Apophis Symbol (Stargate).

Image via Wikipedia

Something that could very well make us all subjects of an archaeological dig is an asteroid impact. The very fate of the dinosaurs, which once ruled our planet up to about 65 Ma might some day be our own. If you haven’t seen it, I recommend Phil Plait’s Bad Universe, which, in its first episode, took a look at killer asteroids and the various ways we might deflect or prevent a potential extinction-level impact.

If you’re interested in modeling asteroid impacts, you can play around with an online simulation at Purdue University. You can input your own data: size of asteroid, composition, velocity, angle of approach, what sort of surface it impacts, etc. I chose Apophis, not so much because I have a particular fear of this one over any other, but because Apophis was the bad guy in Stargate SG-1. Love that show. Incidentally -and quite trivially- the archaeologist, Daniel Jackson, was played by actor Michael Shanks. Coincidentally, there is also a prominent archaeologist with the name Michael Shanks. Did I mention I’m a fan of Stargate?
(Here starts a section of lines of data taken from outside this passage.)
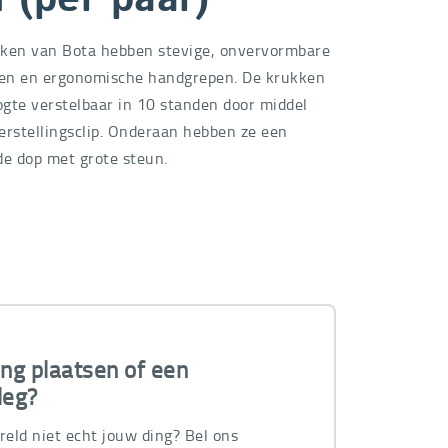
 (per paar)
ken van Bota hebben stevige, onvervormbare
en en ergonomische handgrepen. De krukken
oogte verstelbaar in 10 standen door middel
erstellingsclip. Onderaan hebben ze een
de dop met grote steun.
ing plaatsen of een
leg?
ereld niet echt jouw ding? Bel ons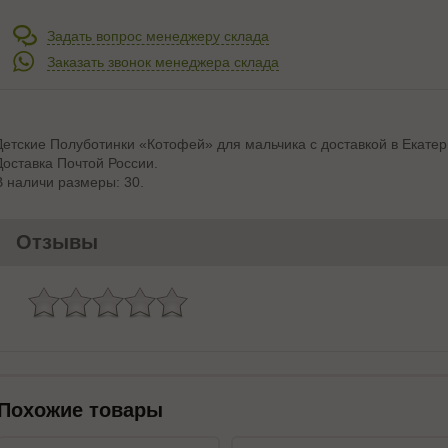
Задать вопрос менеджеру склада
Заказать звонок менеджера склада
Детские Полуботинки «Котофей» для мальчика с доставкой в Екатер
Доставка Почтой России.
В наличи размеры: 30.
Отзывы
Похожие товары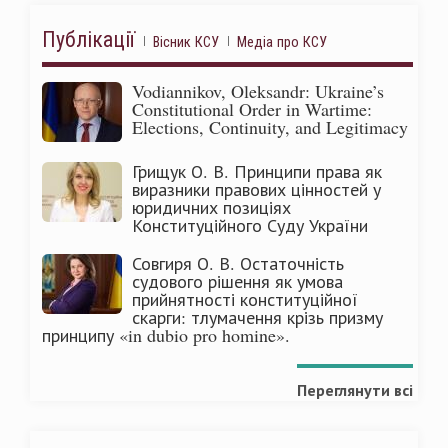
Публікації
Вісник КСУ
Медіа про КСУ
Vodiannikov, Oleksandr: Ukraine’s
Constitutional Order in Wartime:
Elections, Continuity, and Legitimacy
Грищук О. В. Принципи права як
виразники правових цінностей у
юридичних позиціях
Конституційного Суду України
Совгиря О. В. Остаточність
судового рішення як умова
прийнятності конституційної
скарги: тлумачення крізь призму
принципу «in dubio pro homine».
Переглянути всі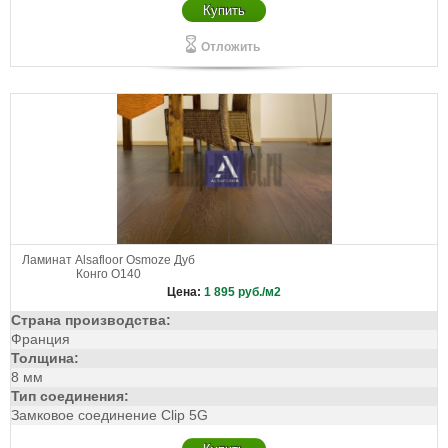
Купить
Отложить
Ламинат Alsafloor Osmoze Дуб
Конго О140
Цена:
1 895
руб./м2
Страна производства:
Франция
Толщина:
8 мм
Тип соединения:
Замковое соединение Clip 5G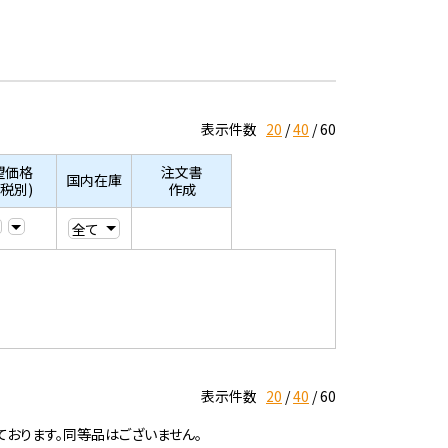
表示件数
20
40
60
望価格
注文書
国内在庫
/税別)
作成
表示件数
20
40
60
ております。同等品はございません。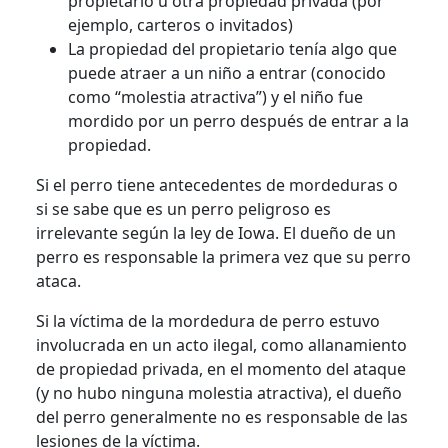
propietario u otra propiedad privada (por
ejemplo, carteros o invitados)
La propiedad del propietario tenía algo que
puede atraer a un niño a entrar (conocido
como “molestia atractiva”) y el niño fue
mordido por un perro después de entrar a la
propiedad.
Si el perro tiene antecedentes de mordeduras o
si se sabe que es un perro peligroso es
irrelevante según la ley de Iowa. El dueño de un
perro es responsable la primera vez que su perro
ataca.
Si la víctima de la mordedura de perro estuvo
involucrada en un acto ilegal, como allanamiento
de propiedad privada, en el momento del ataque
(y no hubo ninguna molestia atractiva), el dueño
del perro generalmente no es responsable de las
lesiones de la víctima.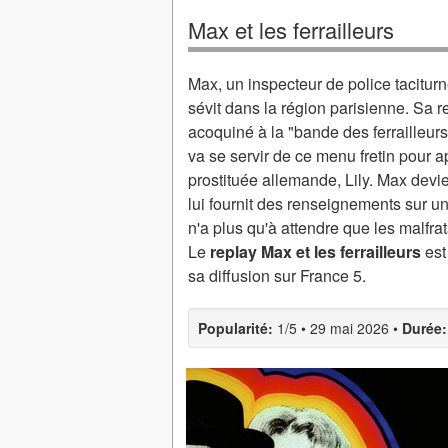
Max et les ferrailleurs
Max, un inspecteur de police taciturne
sévit dans la région parisienne. Sa
acoquiné à la "bande des ferrailleurs
va se servir de ce menu fretin pour 
prostituée allemande, Lily. Max devie
lui fournit des renseignements sur un
n'a plus qu'à attendre que les malfra
Le
replay Max et les ferrailleurs
est
sa diffusion sur France 5.
Popularité:
1/5
•
29 mai 2026
•
Durée: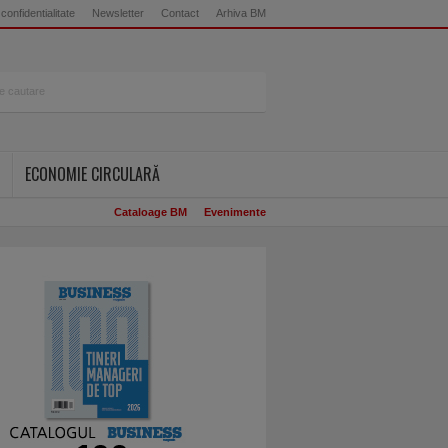
 confidentialitate
Newsletter
Contact
Arhiva BM
ECONOMIE CIRCULARĂ
Cataloage BM
Evenimente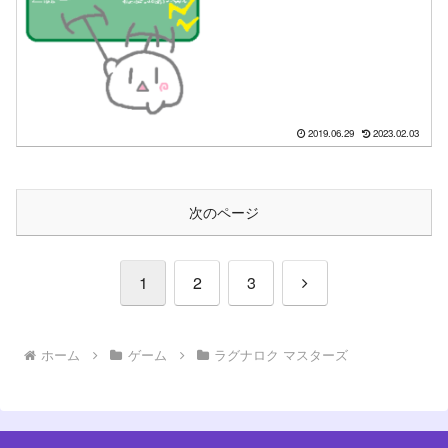
ブレイドなど！
2019.06.29
2023.02.03
次のページ
次
1
2
3
へ
ホーム
ゲーム
ラグナロク マスターズ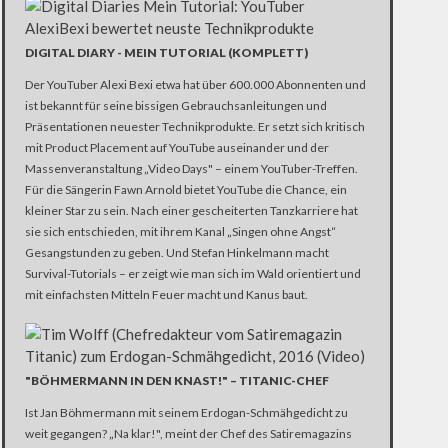
DIGITAL DIARY - MEIN TUTORIAL (KOMPLETT)
Der YouTuber Alexi Bexi etwa hat über 600.000 Abonnenten und
ist bekannt für seine bissigen Gebrauchsanleitungen und
Präsentationen neuester Technikprodukte. Er setzt sich kritisch
mit Product Placement auf YouTube auseinander und der
Massenveranstaltung „Video Days" – einem YouTuber-Treffen.
Für die Sängerin Fawn Arnold bietet YouTube die Chance, ein
kleiner Star zu sein. Nach einer gescheiterten Tanzkarriere hat
sie sich entschieden, mit ihrem Kanal „Singen ohne Angst“
Gesangstunden zu geben. Und Stefan Hinkelmann macht
Survival-Tutorials – er zeigt wie man sich im Wald orientiert und
mit einfachsten Mitteln Feuer macht und Kanus baut.
"BÖHMERMANN IN DEN KNAST!" – TITANIC-CHEF
Ist Jan Böhmermann mit seinem Erdogan-Schmähgedicht zu
weit gegangen? „Na klar!", meint der Chef des Satiremagazins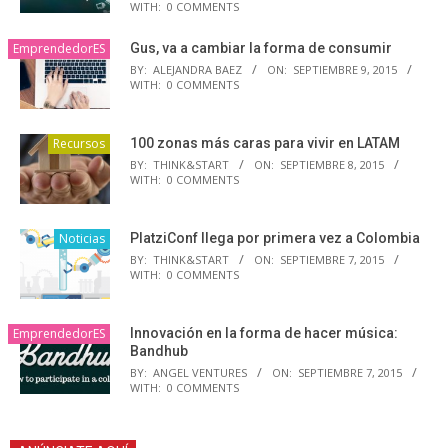
WITH:
0 COMMENTS
EmprendedorES
Gus, va a cambiar la forma de consumir
BY:
ALEJANDRA BAEZ
ON:
SEPTIEMBRE 9, 2015
WITH:
0 COMMENTS
Recursos
100 zonas más caras para vivir en LATAM
BY:
THINK&START
ON:
SEPTIEMBRE 8, 2015
WITH:
0 COMMENTS
Noticias
PlatziConf llega por primera vez a Colombia
BY:
THINK&START
ON:
SEPTIEMBRE 7, 2015
WITH:
0 COMMENTS
EmprendedorES
Innovación en la forma de hacer música:
Bandhub
BY:
ANGEL VENTURES
ON:
SEPTIEMBRE 7, 2015
WITH:
0 COMMENTS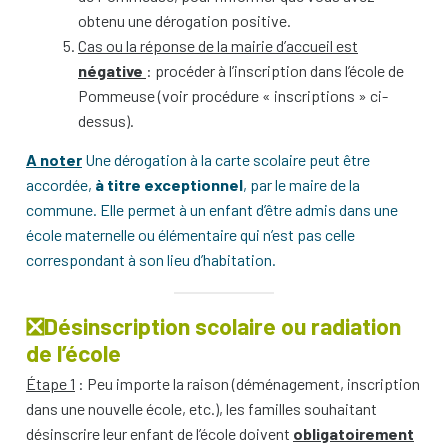
obtenu une dérogation positive.
Cas ou la réponse de la mairie d’accueil est
négative
: procéder à l’inscription dans l’école de
Pommeuse (voir procédure « inscriptions » ci-
dessus).
A noter
Une dérogation à la carte scolaire peut être
accordée,
à titre exceptionnel
, par le maire de la
commune. Elle permet à un enfant d’être admis dans une
école maternelle ou élémentaire qui n’est pas celle
correspondant à son lieu d’habitation.
❎Désinscription scolaire ou radiation
de l’école
Étape 1
: Peu importe la raison (déménagement, inscription
dans une nouvelle école, etc.), les familles souhaitant
désinscrire leur enfant de l’école doivent
obligatoirement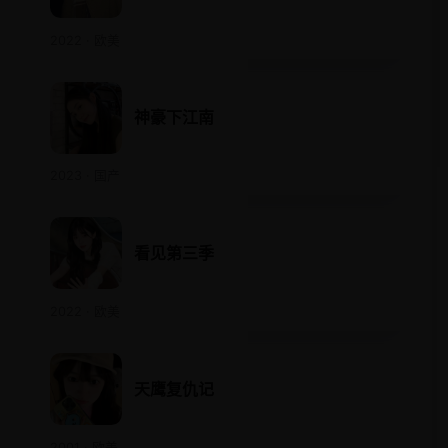
2022 · 欧美
神豪下江南
2023 · 国产
看见第三季
2022 · 欧美
天鹰复仇记
2001 · 欧美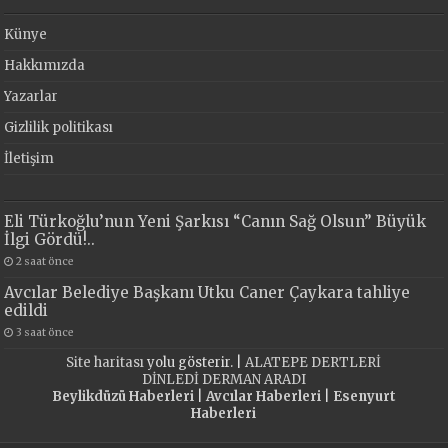
Künye
Hakkımızda
Yazarlar
Gizlilik politikası
İletişim
Eli Türkoğlu’nun Yeni Şarkısı “Canın Sağ Olsun” Büyük
İlgi Gördü!..
2 saat önce
Avcılar Belediye Başkanı Utku Caner Çaykara tahliye
edildi
3 saat önce
Site haritası
yolu gösterir. |
ALATEPE DERTLERİ
DİNLEDİ DERMAN ARADI
Beylikdüzü Haberleri
|
Avcılar Haberleri
|
Esenyurt
Haberleri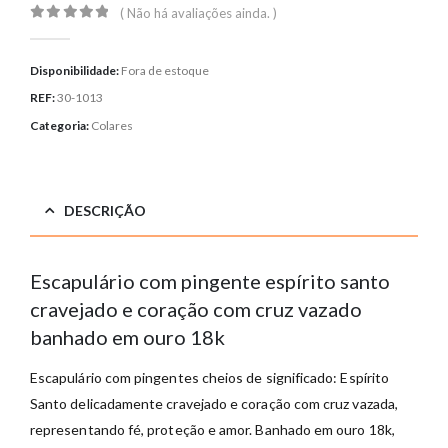
( Não há avaliações ainda. )
0
out of 5
Disponibilidade:
Fora de estoque
REF:
30-1013
Categoria:
Colares
DESCRIÇÃO
Escapulário com pingente espírito santo
cravejado e coração com cruz vazado
banhado em ouro 18k
Escapulário com pingentes cheios de significado: Espírito
Santo delicadamente cravejado e coração com cruz vazada,
representando fé, proteção e amor. Banhado em ouro 18k,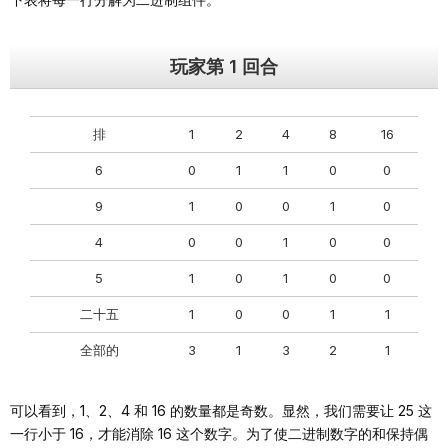
玩家第 1 回合
排
1
2
4
8
16
6
0
1
1
0
0
9
1
0
0
1
0
4
0
0
1
0
0
5
1
0
1
0
0
二十五
1
0
0
1
1
全部的
3
1
3
2
1
可以看到，1、2、4 和 16 的数量都是奇数。显然，我们需要让 25 这
一行小于 16，才能消除 16 这个数字。为了使二进制数字的和保持偶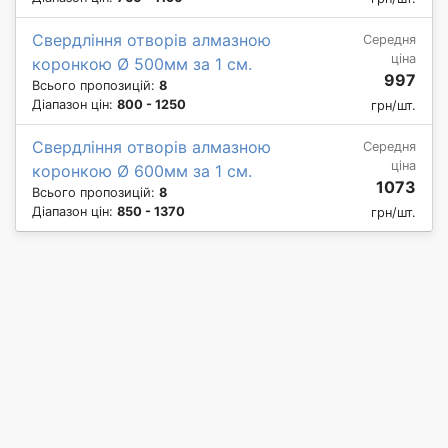
Свердління отворів алмазною
Середня
ціна
коронкою Ø 500мм за 1 см.
997
Всього пропозицій:
8
Діапазон цін:
800 - 1250
грн/шт.
Свердління отворів алмазною
Середня
ціна
коронкою Ø 600мм за 1 см.
1073
Всього пропозицій:
8
Діапазон цін:
850 - 1370
грн/шт.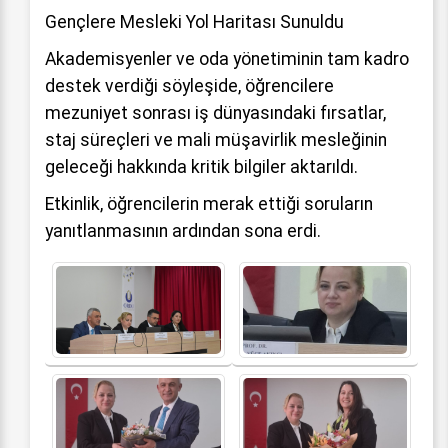
Gençlere Mesleki Yol Haritası Sunuldu
Akademisyenler ve oda yönetiminin tam kadro
destek verdiği söyleşide, öğrencilere
mezuniyet sonrası iş dünyasındaki fırsatlar,
staj süreçleri ve mali müşavirlik mesleğinin
geleceği hakkında kritik bilgiler aktarıldı.
Etkinlik, öğrencilerin merak ettiği soruların
yanıtlanmasının ardından sona erdi.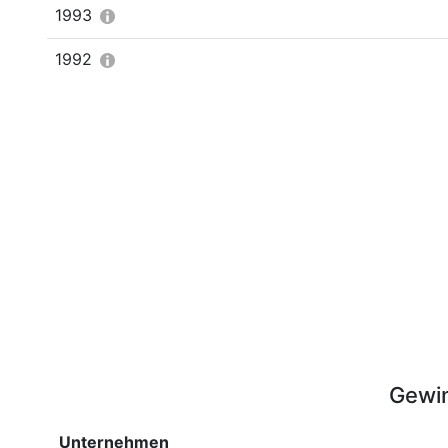
1993
1992
Gewin
Unternehmen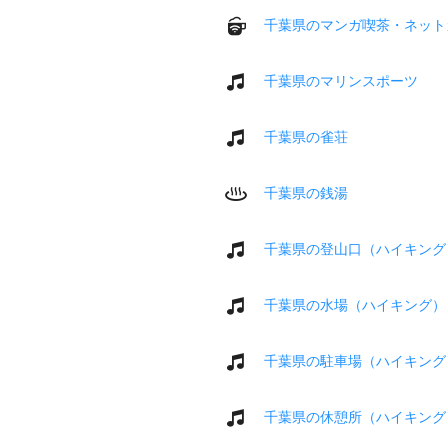
千葉県のマンガ喫茶・ネット
千葉県のマリンスポーツ
千葉県の雀荘
千葉県の銭湯
千葉県の登山口（ハイキング
千葉県の水場（ハイキング）
千葉県の駐車場（ハイキング
千葉県の休憩所（ハイキング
In the simulation I ran of Apophis (the asteroid, not the Goa’uld), the Earth didn’t fare so well. Particularly the Eastern United States. A crater about 3.5 km in diameter and over 1 km deep was created 500 km from Dallas, TX somewhere towards northeastern Canada or Maine. Ejecta in the form of a fine dusting with occasional large fragments reached Dallas only 5.57 minutes after the impact.

Screenshot of Impact Earth!

Luckily, neither the Earth’s axis was not tilted and the orbit was not shifted to any noticeable degree. But the impact had the energy of 1,660 megatons of TNT. The average interval between impacts of this magnitude somewhere on Earth is somewhere around 50,000 years. The fireball, at over 500 km away, is well enough below the horizon that Dallas doesn’t suffer any ill effects, but we do get an air blast that arrives 25.3 minutes after impact, raising the wind velocity to about 6.21 mph and the blast can be heard to a level about as loud as heavy traffic. Long before that, however, somewhere around a minute and a half after the impact, an earthquake at 6.6 on the Richter Scale is felt 500 km away, but feeling like a passing truck hitting a pothole in the road nearby.

I suspect if I run the simulation again at 20 km instead of 500 km, the damage estimates would be different. I did. They were. People and buildings catching fire from the thermal radiation; a few people and buildings getting knocked down by the seismic effects; more people getting knocked down by the airblast; etc.

It ain’t pretty, but Apophis wouldn’t be an extinction-level event according to the simulation and the parameters I put in. Go check it out. Have fun. Destroy the world!

Another bit of Stargate trivia: in the show, another bad guy (Anubis) set an asteroid into motion that would collide with Earth. Luckily for us, the show’s heroes were able to put it in hyperspace for a few seconds to let it pass Earth up. I didn’t see Phil Plait try that method on his show!